Friday, June 7, 2013

Dreamland

I have recently finished reading the book Dreamland. My initial intrigue was that I tend to have "insomniac" tendencies and wanted to learn more about the world of sleeping. Although, I found it ironic that I would read this book right before I went to bed, it was too interesting to initiate any sheep counting to put me to sleep. The book isn't as heavily researched as for say a Mary Roach novel, but it does contain many stories/adventures with just enough science mixed in to make it the perfect blend of non-fiction.
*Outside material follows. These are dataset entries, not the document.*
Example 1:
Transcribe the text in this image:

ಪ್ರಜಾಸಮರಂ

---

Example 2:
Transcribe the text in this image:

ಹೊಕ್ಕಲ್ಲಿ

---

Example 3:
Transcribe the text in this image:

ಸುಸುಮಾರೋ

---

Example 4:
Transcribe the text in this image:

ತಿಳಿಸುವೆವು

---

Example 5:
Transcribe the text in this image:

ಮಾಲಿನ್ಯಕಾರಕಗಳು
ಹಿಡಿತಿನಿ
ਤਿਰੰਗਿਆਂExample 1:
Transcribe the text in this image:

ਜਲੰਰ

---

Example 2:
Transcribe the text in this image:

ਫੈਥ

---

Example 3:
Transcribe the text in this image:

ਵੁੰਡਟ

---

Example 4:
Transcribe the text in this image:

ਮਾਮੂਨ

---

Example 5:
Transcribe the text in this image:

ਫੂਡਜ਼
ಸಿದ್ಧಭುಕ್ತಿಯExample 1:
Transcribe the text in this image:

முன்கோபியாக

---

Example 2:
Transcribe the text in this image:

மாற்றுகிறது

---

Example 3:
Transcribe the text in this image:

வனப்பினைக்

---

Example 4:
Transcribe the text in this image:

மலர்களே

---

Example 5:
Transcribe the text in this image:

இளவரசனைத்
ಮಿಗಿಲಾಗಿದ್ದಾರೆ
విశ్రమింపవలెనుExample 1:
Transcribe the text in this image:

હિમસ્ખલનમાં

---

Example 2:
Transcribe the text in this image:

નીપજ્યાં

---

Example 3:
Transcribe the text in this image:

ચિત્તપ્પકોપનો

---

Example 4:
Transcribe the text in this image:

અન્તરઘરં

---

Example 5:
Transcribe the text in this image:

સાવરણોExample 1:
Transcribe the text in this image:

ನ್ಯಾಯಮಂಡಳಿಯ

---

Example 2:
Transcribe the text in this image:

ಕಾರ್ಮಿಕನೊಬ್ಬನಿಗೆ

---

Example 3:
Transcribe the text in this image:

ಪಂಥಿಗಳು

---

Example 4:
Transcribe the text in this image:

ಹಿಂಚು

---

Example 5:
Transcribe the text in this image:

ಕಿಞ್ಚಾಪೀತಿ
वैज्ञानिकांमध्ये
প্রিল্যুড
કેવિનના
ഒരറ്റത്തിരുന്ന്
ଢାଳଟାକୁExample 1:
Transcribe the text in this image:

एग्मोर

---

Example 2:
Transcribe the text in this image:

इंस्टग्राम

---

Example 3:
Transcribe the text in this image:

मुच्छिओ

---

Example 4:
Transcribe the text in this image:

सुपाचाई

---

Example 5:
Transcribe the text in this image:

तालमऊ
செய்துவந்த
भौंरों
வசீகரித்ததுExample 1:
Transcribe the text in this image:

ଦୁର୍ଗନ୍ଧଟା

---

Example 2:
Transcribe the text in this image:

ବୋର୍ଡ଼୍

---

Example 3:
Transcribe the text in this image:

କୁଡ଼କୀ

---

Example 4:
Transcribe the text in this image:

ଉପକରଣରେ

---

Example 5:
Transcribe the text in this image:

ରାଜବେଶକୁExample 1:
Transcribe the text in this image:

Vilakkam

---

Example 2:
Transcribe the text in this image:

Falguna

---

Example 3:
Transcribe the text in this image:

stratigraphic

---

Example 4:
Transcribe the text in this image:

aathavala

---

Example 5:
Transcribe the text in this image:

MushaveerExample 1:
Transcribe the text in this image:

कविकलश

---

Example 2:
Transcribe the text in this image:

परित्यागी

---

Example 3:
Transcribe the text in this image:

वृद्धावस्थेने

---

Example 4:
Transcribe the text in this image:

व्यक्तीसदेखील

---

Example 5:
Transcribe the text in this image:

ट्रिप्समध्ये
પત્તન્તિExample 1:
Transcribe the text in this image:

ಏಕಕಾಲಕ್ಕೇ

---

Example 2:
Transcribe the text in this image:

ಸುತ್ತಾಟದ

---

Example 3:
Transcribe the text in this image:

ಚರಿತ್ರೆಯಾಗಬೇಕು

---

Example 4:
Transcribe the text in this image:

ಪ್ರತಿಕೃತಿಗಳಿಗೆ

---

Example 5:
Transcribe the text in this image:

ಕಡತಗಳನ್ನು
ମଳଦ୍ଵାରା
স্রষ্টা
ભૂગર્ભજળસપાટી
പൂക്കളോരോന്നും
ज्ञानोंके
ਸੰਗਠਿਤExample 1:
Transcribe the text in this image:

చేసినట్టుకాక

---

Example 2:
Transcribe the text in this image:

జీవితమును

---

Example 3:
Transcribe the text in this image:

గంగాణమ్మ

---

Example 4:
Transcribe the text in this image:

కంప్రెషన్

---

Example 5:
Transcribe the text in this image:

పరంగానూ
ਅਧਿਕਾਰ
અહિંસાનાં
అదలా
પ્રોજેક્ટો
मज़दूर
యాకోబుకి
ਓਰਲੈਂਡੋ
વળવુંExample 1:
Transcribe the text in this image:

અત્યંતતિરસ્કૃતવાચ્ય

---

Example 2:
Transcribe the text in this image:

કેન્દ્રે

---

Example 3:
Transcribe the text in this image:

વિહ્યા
Here are some interesting facts I learned from the novel:


-Most people spend a third of their lives asleep.
-Dolphins sleep with half of their brains awake at a time, giving them the ability to surface for air and be on the look-out for predators while the other half is presumably dreaming.
-Birds have the ability to put half of their brain to sleep or the whole thing.
-Lions and gerbils sleep 13 hours a day.
-Tigers and squirrels sleep approximately 15 hours.
-Elephants sleep 3.5 hours.
-Giraffes get about 1.5 hours sleep.
-Many studies have shown that splitting sleep into two roughly equal halves is something that our bodies will do if we give it the chance; but because of artificial light it is more difficult for our bodies to achieve this sleeping goal.
-because of the invention of the lightbulb, human sleeping has been changed forever, and caused a new world of health problems that comes from an overabundance of light.
-Thomas Edison founded a company called Edison Electric Co, which is now known as General Electric.
-Doctors currently think it is possible to train the brain to dream about subjects and characters (components that could haunt veterans when returned home), in a sense rewriting the stories that they tell themselves each night. This is called imagery rehearsal therapy; in studies involving combat veterans, imagery rehearsal therapy was as effective at reducing nightmares as medication.
-Companies such as Google, Nike, Procter & Gamble, and Cisco Systems have installed designated napping areas in their offices.
-Coffee is popular as a stimulant because it readily crosses the barrier between the blood and the brain, and once in the brain caffeine block the absorption of adenosine (a nucleotide that slows down nerve connections and makes you feel drowsy).
-In 2001 invasion of Afghanistan, pieces of gum that packed 100 milligrams of caffeine (more than a shot of espresso) were given to soldiers.
            -Packets are currently available to civilians at Amazon.com, each one stamped with the slogan    “Stay Awake, Stay Alive.”
-A wrist activograph (a wristwatch-sized sleep monitor) records the body’s movements each minute to determine whether the person wearing it is asleep or awake.
            -By 2020, the monitor is expected to become a standard part of a soldier’s gear.
-Sleepwalking is called somnambulism.
-When someone is sleepwalking, the parts of the brain that control movement and spatial awareness are awake, while the parts of the brain responsible for consciousness are still asleep.
-There was a case involving a man who drove 14 miles while sleepwalking and killed his mother and father-in laws and was found by a jury to be not guilty of the murders. His attorney indicated “sleepwalking wasn’t a defect of the mind. It was simply a normal condition in which the body acted without any conscious input from the brain. “ Therefore her client could not be held responsible for something he never chose to do and he couldn’t be deemed insane for a common and temporary state."
-Her client’s deeds coined a new term: non-insane automatism.
-A 1992 National Commission on Sleep Disorders report estimates that sleep apnea was the cause of 38,000 fatal heart attacks and strokes in the U.S. each year.
-Apnea comes from the Greek word for breathless.
-English bulldogs, pugs, and other breeds with pushed-in faces are the only animals besides humans that experience sleep apnea.